Ever since her father died, her mother only had her left, and she wasn't about to lose the only family she had left, not until she was dying that she decided to write the letter, retelling of that fateful encounter and deep regret for withholding it that long.
She looked up at the knock on the door, and a female voice followed, "Miss Mimi, you'll be on in ten minutes."
"All right," Mimi answered. She turned back to the mirror, brushing her hand through her her mahogany hair, and shook it loose to make sure it had a seductive sway. She smoothed down her skirt and then adjusted the hem of her top so it wouldn't she something she didn't want.
Not in a thousand years would she ever imagine herself with such a job, flaunting her body to a crowd of men, but she had to make some living. After leaving her home, she was fortunate enough to have ran into a traveling troupe of dancers instead of a band of criminals, and that was her new family and home till recently when she was capable of being on her own. With a body like hers, graceful and alluring, the trade came to her easily, and money was no longer a problem for her.

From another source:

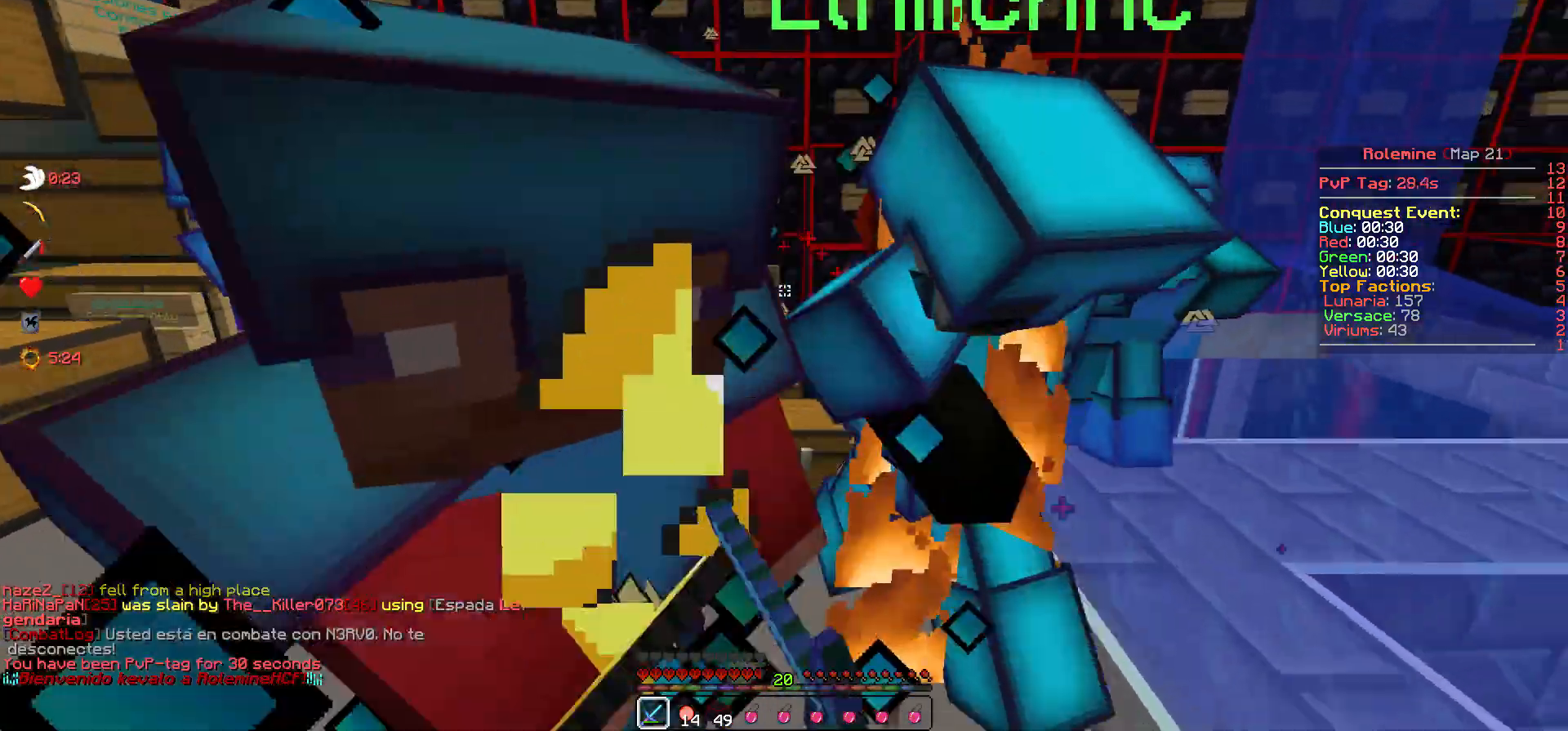
{"keys": ["d"], "events": []}
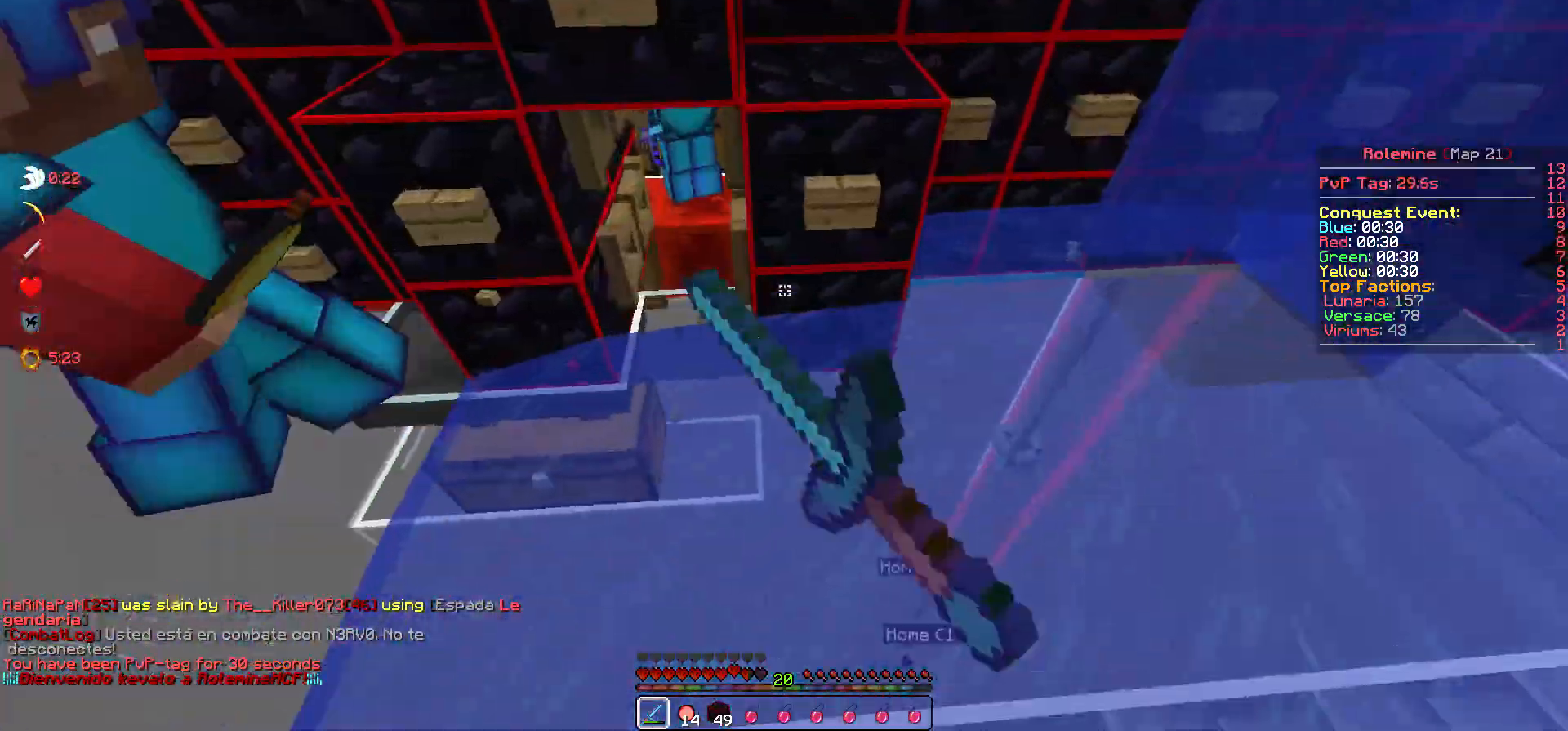
{"keys": ["d", "w"], "events": [[150, "w", "down"]]}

But Mimi wasn't stupid. She was deeply instilled with morals from her adopted parents, and if a man didn't know how to keep his hands to himself, she would teach him a lesson that could cause him to fear women for the rest of his life. She was grateful of the dancing trouple, allowing her to learn their trade as well as the secrets that helped defended themselves.
If they weren't certain of her abilities and potential, they wouldn't have accepted her and let her go so easily. The trouple had rules to abide by like another guild or association. But the time came where she made her decision to leave. She had to in order to out about her past and her self.
"It's show time," she smiled faintly before turning away from the mirror. She walked towards the door, swaying her hips a bit with every diminutive step she took. For the first time in her life, she was certain about one thing: to continue living for her self.